> _Source data_
########
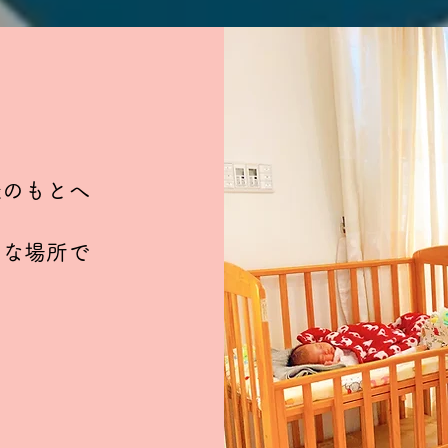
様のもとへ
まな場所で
########
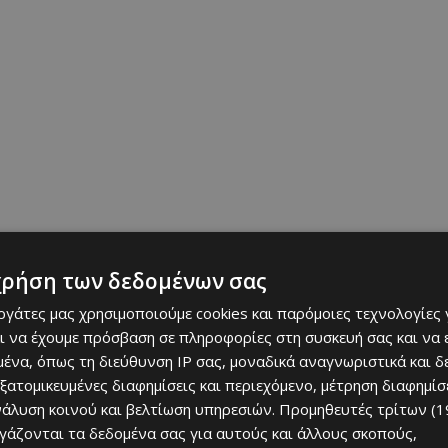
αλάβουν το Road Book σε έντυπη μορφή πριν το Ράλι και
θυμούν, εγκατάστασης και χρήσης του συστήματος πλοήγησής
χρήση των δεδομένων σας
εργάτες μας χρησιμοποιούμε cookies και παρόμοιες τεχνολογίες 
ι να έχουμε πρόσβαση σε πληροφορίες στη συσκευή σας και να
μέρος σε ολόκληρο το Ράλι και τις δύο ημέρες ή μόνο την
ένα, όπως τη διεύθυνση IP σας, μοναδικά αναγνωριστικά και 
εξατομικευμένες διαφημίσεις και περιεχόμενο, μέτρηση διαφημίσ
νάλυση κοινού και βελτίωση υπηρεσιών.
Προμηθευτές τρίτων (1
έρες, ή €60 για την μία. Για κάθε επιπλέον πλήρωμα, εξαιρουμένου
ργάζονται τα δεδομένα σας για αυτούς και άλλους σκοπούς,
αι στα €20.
########
> _Exercise brief_
Lines of the listing above that contain the word "Ράλι" should all be returned.

> _Reply_
αλάβουν το Road Book σε έντυπη μορφή πριν το Ράλι και
μέρος σε ολόκληρο το Ράλι και τις δύο ημέρες ή μόνο την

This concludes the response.